**TEXTO PROPORCIONADO:**
__________________________________________________
SANTIAGO SECUESTRADO, EL FIN DE UN MITO
La catedral de Santiago acaba de prohibir el acceso a la misma de peregrinos con mochila y bordón. Olvidan estos señores que los peregrinos cuelgan sus sueños de la mochila y abren paso a los mismos con el bordón. Olvidan también que la catedral no es de Cabildo alguno, ni de Archicofradía alguna, ni siquiera de arzobispo alguno, la catedral es de Santiago y sus peregrinos, del último y más humilde de éstos. Los peregrinos ya tienen vedado el acceso al árbol de Jesé, a pie de Pórtico, donde rendidos tras el largo viaje depositaban su mano abierta y sus sentimientos, eso ya es recuerdo, polvo del Camino. Pero olvidan, sobre todo, estos ensotanados señores su propia historia.
__________________________________________________
**DATOS PARA PROCESAR:**
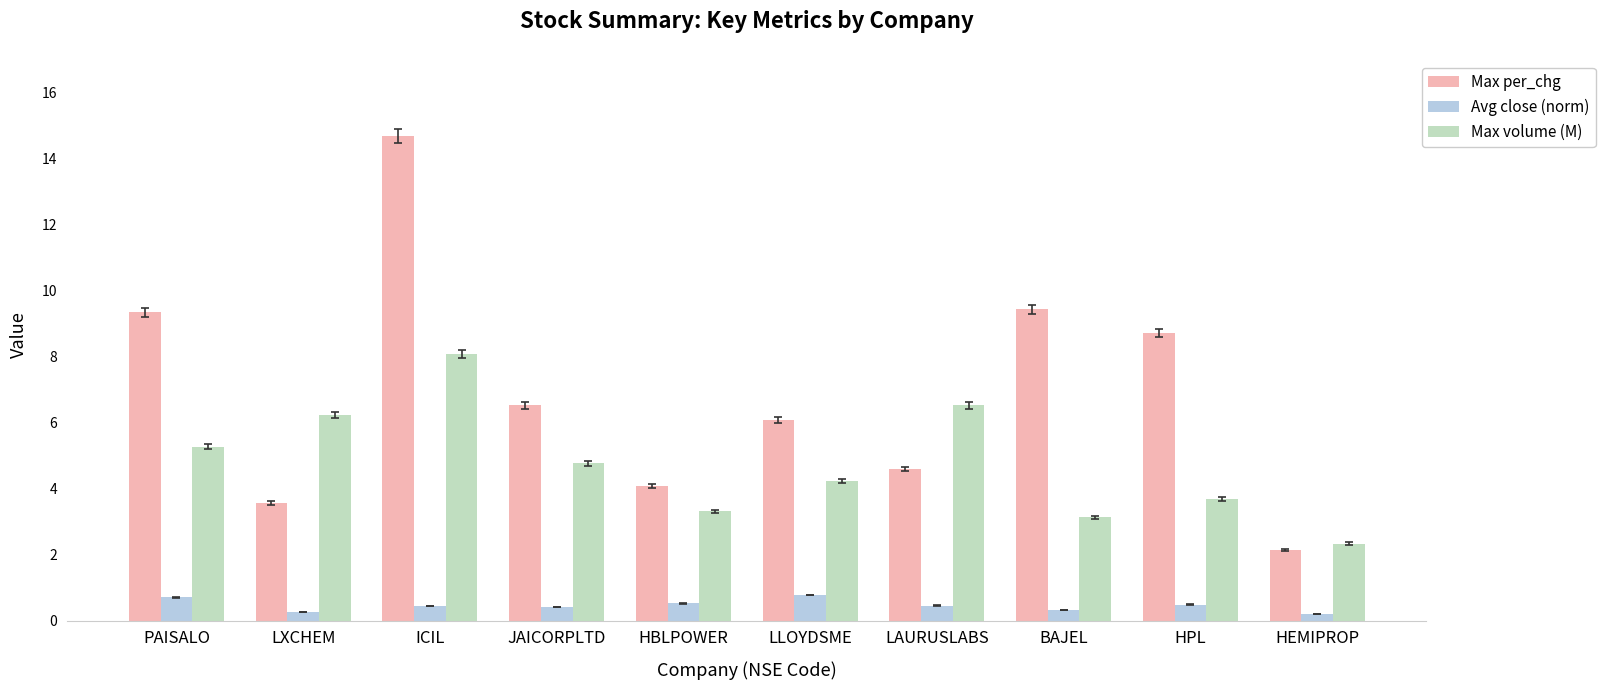

At which category is the sum across all series the highest?

ICIL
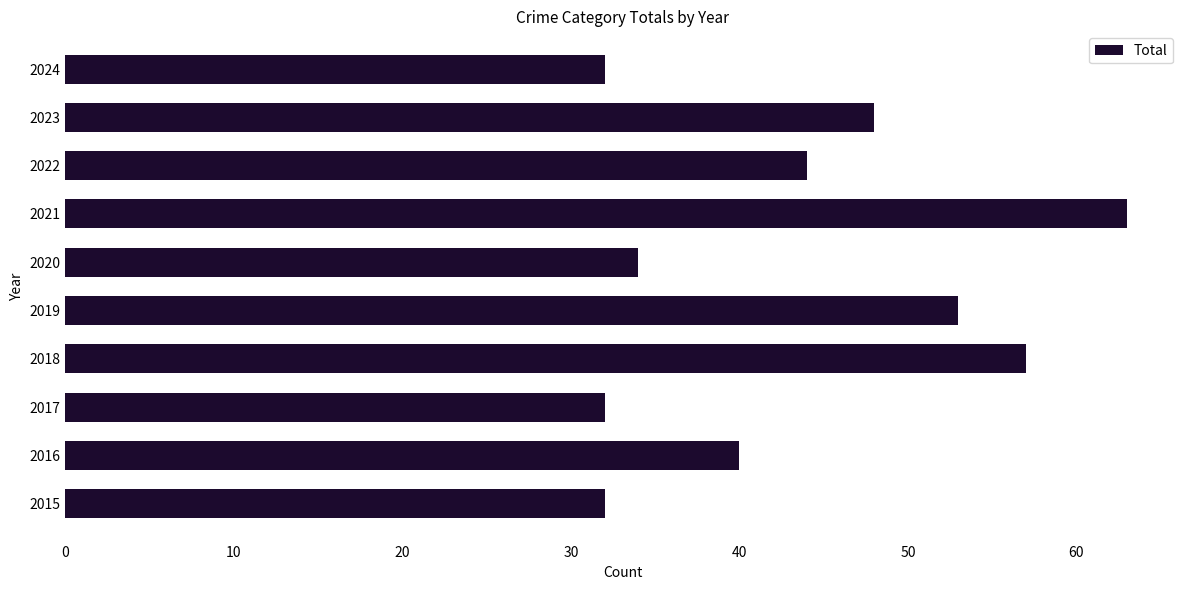

What is the minimum value shown in the chart?

32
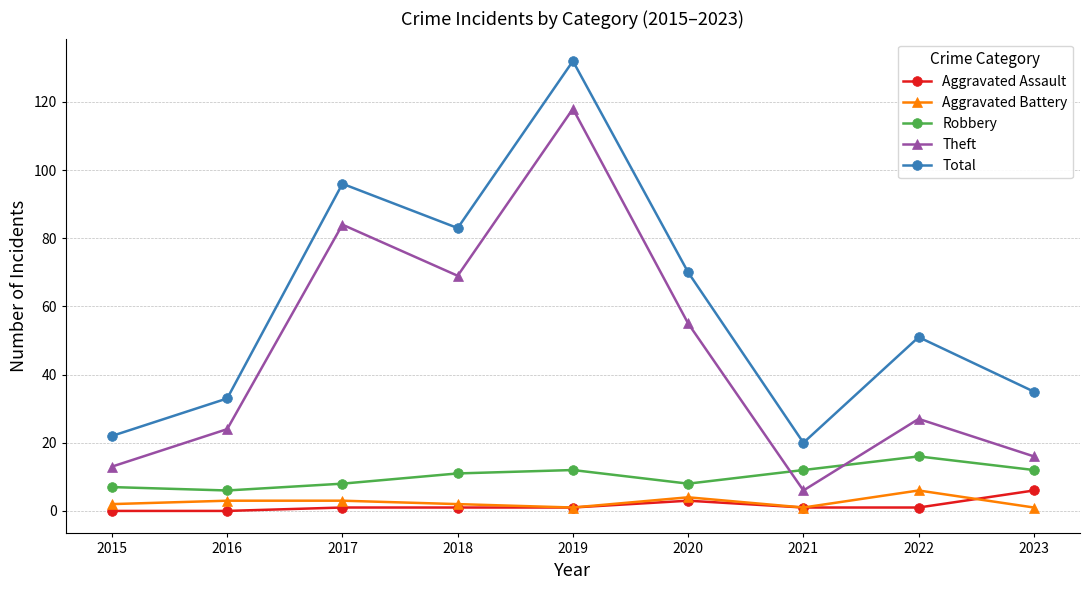

What is the maximum value shown in the chart?

132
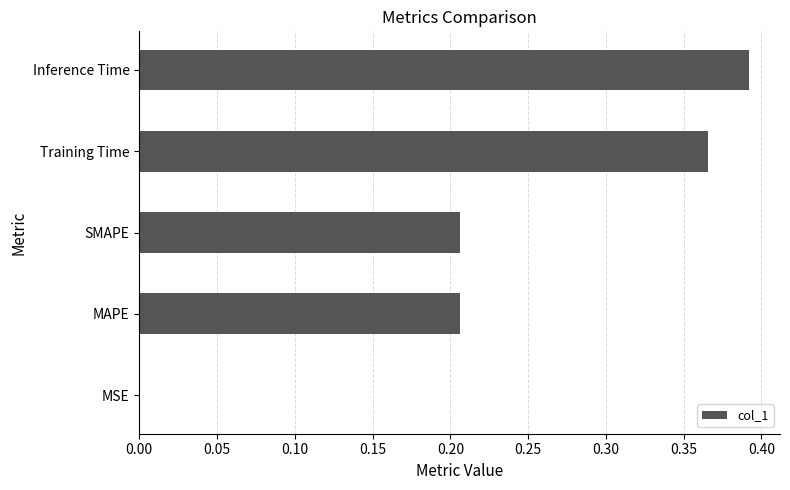

The chart shows a value of 0.0 at MSE. True or false?

True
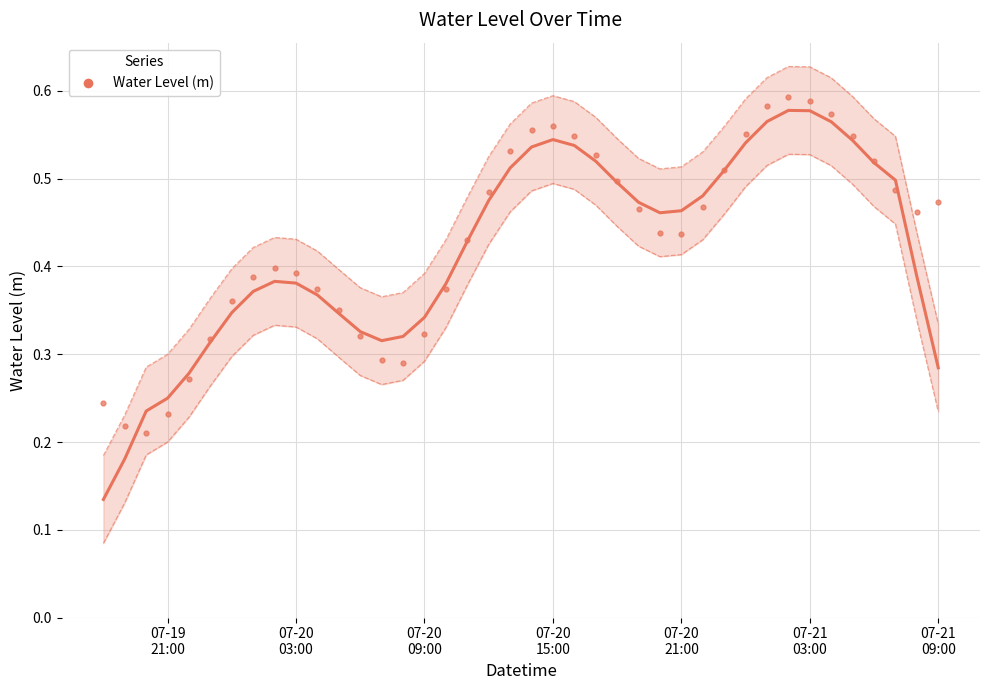

What is the range of X values (max minus min)?

1.6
__________________________________________________
**TAREA 1:** Según el texto sobre la catedral de Santiago, ¿a quiénes acaba de prohibir la catedral el acceso?
**TAREA 2:** Indica cuántas líneas de los registros contienen la cadena "True", teniendo en cuenta las mayúsculas y minúsculas, y responde únicamente con el número.
El texto y los registros no guardan ninguna relación entre sí.

**RESULTADO 1:** A los peregrinos con mochila y bordón.

**RESULTADO 2:** 2